Introduction/Background:
We are going to perform a classification task on two different music audio datasets, MusicNet and GTZAN. MusicNet consists of 330 WAV and MIDI files (per file type) corresponding to 330 separate classical piano compositions belonging to 15 different composers. GTZAN consists of 1000 mean feature matrices stored in CSV files and spectrogram PNG images (per file type) corresponding to 10 genres of music. For MusicNet, the task is to identify the composer for a given input of audio data and for GTZAN the task is to classify the genre of music given an input of audio data. Both of these datasets are taken from Kaggle and work in classification has recently gotten up to ~92% [4.]. Previous works struggled getting any model above 80% [1.], [2.]. One study introduced a gradient boosted ensemble decision tree method called LightGBM that outperformed fully connected neural networks [2.]. Results these days outperform them but not much recent work has been done in using tree classifiers in this problem and most implementations appear to focus on neural network implementations.
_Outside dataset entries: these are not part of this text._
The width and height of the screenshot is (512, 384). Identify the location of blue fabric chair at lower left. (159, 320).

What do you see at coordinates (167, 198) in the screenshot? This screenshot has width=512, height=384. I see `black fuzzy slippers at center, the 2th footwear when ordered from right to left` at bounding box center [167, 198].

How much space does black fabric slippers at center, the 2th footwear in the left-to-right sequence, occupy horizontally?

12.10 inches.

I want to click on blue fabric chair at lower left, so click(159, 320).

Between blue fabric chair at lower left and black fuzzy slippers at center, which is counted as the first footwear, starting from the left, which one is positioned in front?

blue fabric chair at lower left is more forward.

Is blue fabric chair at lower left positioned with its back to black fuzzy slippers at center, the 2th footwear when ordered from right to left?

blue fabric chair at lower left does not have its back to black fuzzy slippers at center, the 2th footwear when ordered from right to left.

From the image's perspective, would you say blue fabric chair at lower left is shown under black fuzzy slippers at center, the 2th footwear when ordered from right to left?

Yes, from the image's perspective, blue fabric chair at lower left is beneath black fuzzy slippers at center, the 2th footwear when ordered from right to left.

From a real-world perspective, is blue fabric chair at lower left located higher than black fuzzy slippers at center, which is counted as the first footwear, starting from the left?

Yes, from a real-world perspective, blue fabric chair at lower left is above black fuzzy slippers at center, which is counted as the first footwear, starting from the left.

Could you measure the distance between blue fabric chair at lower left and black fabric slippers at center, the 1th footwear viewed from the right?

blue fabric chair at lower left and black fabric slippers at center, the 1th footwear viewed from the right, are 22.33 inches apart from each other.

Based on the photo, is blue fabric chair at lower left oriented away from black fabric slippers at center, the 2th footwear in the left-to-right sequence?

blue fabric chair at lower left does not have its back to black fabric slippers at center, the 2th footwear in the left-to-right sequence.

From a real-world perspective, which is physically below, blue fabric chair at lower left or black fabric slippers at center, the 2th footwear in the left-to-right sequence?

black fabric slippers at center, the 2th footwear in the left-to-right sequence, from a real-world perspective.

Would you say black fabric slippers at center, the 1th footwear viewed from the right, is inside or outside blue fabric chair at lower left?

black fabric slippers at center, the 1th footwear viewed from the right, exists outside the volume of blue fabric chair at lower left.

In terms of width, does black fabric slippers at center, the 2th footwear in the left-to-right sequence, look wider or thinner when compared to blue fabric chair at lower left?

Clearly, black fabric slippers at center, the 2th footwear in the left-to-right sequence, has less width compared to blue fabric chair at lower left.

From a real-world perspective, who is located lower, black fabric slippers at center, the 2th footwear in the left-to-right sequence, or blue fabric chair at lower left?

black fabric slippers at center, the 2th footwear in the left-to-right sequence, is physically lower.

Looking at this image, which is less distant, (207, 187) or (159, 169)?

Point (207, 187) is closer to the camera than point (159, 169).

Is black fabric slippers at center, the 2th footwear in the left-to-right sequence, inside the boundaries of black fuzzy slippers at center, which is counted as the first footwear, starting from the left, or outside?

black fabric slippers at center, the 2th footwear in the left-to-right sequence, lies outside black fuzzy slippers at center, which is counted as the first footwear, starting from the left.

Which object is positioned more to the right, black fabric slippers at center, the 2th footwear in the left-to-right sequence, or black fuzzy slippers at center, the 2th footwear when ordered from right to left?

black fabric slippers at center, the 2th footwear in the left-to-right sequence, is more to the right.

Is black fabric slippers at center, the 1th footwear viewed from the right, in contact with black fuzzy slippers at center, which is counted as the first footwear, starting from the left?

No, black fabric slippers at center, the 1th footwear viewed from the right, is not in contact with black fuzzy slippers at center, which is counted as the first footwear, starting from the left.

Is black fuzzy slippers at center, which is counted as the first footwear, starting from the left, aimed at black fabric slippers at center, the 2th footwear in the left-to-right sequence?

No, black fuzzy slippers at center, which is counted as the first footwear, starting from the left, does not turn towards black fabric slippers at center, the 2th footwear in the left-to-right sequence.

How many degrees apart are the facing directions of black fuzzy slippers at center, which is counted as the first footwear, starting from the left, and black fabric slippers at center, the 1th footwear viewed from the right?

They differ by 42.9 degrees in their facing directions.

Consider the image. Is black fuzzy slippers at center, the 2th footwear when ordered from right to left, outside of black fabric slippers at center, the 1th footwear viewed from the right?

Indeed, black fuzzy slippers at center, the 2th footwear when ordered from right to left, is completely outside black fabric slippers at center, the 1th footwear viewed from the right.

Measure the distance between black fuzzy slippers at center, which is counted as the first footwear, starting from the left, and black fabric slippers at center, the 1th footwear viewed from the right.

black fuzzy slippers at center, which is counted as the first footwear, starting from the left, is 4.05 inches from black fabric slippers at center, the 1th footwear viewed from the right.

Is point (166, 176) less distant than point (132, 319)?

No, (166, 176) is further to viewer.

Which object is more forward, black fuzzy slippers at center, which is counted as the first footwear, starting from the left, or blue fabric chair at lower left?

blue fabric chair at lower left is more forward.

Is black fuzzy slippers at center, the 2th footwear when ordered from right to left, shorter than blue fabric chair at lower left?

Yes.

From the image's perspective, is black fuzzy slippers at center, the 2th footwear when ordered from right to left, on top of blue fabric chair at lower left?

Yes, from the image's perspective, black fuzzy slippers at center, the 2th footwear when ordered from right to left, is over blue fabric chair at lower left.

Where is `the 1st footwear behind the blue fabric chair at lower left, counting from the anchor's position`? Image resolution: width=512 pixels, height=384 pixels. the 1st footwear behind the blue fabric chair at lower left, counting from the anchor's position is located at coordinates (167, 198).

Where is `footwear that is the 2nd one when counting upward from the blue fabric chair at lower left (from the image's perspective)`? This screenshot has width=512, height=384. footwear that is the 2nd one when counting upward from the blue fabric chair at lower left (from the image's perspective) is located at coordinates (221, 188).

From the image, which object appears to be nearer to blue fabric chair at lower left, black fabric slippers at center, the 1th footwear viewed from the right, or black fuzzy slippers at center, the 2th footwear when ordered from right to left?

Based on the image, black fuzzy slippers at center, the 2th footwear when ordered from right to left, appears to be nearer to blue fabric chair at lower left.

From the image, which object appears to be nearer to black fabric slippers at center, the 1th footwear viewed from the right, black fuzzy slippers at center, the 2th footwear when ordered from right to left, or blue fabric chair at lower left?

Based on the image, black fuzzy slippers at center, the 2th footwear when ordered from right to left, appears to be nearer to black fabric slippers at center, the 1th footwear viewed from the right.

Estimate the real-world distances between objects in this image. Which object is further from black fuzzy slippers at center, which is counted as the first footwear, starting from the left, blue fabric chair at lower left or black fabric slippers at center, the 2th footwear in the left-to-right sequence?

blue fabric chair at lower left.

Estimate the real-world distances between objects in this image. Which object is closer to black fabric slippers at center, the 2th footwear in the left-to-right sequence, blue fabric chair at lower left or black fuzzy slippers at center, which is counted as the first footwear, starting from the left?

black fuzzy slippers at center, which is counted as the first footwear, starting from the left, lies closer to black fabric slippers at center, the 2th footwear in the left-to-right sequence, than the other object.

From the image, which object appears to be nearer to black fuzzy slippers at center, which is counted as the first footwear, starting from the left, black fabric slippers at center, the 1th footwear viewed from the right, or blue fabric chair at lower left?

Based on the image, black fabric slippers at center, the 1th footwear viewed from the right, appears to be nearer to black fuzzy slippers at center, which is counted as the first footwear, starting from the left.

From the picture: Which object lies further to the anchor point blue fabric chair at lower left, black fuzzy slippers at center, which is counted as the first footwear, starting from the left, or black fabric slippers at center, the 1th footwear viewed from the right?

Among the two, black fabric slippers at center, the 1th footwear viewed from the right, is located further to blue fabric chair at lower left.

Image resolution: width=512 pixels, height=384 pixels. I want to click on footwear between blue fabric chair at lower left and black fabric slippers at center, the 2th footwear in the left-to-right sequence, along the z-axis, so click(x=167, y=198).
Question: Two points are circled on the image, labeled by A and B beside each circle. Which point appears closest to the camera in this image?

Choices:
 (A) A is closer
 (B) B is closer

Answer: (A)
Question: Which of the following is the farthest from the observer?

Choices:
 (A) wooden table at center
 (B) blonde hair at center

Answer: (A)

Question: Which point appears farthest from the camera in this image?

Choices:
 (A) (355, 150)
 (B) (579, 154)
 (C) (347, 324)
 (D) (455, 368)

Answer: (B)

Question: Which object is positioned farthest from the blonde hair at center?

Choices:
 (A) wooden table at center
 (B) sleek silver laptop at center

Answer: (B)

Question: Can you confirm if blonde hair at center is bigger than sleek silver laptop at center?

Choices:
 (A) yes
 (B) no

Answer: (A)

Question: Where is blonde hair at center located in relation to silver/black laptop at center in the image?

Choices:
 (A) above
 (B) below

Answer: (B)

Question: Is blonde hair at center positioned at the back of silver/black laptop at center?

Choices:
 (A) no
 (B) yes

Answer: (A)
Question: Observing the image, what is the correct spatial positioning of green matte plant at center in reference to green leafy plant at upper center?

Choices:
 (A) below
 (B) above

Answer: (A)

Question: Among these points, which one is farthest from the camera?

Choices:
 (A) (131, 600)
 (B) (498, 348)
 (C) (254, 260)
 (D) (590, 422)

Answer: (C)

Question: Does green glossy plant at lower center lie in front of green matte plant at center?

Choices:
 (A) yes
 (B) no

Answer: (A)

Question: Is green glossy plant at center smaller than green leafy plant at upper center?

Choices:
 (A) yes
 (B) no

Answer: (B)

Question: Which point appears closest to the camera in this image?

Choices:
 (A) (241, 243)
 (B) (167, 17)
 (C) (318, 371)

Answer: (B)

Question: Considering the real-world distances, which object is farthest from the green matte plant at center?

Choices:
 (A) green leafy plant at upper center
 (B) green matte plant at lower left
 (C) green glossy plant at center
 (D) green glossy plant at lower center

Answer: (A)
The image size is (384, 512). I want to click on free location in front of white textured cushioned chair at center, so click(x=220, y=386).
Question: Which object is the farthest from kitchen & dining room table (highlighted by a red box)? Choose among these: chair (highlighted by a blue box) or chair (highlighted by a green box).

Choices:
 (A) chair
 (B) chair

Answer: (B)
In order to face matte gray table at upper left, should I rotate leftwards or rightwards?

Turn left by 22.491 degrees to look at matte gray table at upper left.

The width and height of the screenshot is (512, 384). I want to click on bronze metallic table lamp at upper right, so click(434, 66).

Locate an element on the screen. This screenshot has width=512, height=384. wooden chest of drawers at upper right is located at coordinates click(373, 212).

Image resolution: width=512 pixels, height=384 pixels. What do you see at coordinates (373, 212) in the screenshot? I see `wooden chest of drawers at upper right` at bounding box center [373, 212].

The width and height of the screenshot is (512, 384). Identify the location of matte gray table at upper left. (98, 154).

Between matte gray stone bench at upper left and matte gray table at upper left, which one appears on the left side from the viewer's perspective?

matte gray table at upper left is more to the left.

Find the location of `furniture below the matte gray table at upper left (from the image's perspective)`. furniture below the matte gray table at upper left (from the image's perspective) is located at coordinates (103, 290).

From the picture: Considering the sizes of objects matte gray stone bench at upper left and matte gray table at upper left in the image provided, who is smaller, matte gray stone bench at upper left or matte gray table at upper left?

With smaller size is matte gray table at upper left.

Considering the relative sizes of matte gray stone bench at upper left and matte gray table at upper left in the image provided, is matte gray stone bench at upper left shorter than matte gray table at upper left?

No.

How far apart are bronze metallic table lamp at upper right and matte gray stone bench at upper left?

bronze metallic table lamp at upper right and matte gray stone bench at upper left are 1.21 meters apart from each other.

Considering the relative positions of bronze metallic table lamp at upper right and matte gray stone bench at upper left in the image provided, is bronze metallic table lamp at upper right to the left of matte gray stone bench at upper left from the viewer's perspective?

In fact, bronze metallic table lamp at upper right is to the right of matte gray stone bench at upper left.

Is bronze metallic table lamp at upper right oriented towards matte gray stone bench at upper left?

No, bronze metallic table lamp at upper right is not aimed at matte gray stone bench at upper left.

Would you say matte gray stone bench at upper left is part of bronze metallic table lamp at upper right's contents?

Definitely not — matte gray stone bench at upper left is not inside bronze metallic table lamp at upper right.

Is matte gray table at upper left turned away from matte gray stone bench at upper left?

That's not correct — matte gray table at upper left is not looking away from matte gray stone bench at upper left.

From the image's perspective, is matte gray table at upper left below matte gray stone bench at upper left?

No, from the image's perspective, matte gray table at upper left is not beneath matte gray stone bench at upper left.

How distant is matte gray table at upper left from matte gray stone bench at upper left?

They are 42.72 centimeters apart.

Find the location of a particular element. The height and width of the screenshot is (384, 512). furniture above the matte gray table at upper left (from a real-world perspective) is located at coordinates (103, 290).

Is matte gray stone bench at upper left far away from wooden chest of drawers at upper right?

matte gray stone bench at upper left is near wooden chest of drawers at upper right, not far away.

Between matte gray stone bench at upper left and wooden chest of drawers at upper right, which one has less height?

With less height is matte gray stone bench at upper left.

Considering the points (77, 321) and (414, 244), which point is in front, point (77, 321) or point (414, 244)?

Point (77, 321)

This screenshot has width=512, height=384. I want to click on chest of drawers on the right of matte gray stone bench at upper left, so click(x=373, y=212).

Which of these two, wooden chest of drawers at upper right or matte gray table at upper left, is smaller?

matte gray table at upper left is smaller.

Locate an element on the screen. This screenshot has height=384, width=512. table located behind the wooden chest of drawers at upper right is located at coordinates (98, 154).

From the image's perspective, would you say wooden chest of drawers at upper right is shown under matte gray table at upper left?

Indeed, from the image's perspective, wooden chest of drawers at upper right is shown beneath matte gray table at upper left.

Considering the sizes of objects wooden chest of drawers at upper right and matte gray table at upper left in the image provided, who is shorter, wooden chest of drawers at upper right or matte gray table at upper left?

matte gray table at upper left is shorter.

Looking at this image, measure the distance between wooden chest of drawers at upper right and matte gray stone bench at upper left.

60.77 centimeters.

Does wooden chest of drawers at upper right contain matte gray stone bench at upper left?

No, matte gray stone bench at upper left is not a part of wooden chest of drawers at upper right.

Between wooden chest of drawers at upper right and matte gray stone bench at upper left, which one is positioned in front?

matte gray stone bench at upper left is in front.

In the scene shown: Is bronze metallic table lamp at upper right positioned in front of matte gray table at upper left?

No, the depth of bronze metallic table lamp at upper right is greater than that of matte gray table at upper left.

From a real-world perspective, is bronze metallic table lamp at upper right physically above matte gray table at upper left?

Therefore, we aim to re-examine decision trees’ abilities for this task and attempt to improve upon neural network results. Additionally, in our exploratory data analysis and data pre-processing we would like to consider non-linear, as well as linear, dimensionality reduction techniques. We would like to evaluate these different methods similar to Pal et al., [3], by reducing dimensions to a specified number, running a clustering algorithm on the data, and then evaluating results posthoc. In their results, t-SNE consistently outperformed other dimension reduction techniques. Therefore, we plan to use t-SNE in order to better understand and visualize our data in addition to principle components analysis (PCA).
Proposed Methods
We plan to primarily explore using neural networks such as fully connected and convolutional. Within the class of neural networks as methods, we are specifically planning on improving upon CNNs and the combined method illustrated in [1.]. We will also explore and evaluate gradient boosted decision trees such as XGBoost and LightGBM. We plan to compare these methods to other classic methods such as support vector classifiers and logistic regression. If permitting, we may construct a super learner model and see if we can get improvements on our results that justifies such a costly ensemble learning method.
Potential Results/Discussions
In our exploration of our data, we hope to be able to effectively reduce the dimension of the CSV datasets while maintaining some ability to separate data belonging to different classes. For each of our classification tasks, we expect to see a combination of CNNs and MLPs to perform the best from previous works with marginal improvements from adding in more spectrogram and image type data. Despite neural networks being expected to outperform other methods, we believe that gradient boosted decision trees may perform similarly and may provide benefits in lower training time and being able to analyze decision splits in parent nodes.
Checkpoints
- Initial EDAs and Inner Group Presentations/Tutorials - October 20th
- Dataset Pre-processing - October 25th
- First Model Implementations - November 1st
- Midterm Report - November 10th
- Final Report - December 5th
Contribution Table
Contributor Name | Contribution Type |
---|---|
Austin Barton | Github, Proposal, Dataset Choices |
Aditya Radhakrishnan | GanttChart |
Isabelle Murray | GanttChart, Contribution Table |
Karpagam Karthikeyan | Video script, Video presentation |
Niki (Keyang) Lu | Video presentation |
Gantt Chart
Link to Gantt Chart: Gantt Chart
References
1. Pun, A., &; Nazirkhanova, K. (2021). Music Genre Classification with Mel Spectrograms and CNN.
2. Jain, S., Smit, A., &; Yngesjo, T. (2019). Analysis and Classification of Symbolic Western Classical Music by Composer.
3. Pál, T., & Várkonyi, D.T. (2020). Comparison of Dimensionality Reduction Techniques on Audio Signals. Conference on Theory and Practice of Information Technologies.
4. Gupta, S. (2021). GTZAN-Genre Classification-Deep Learning-Val-92.4%.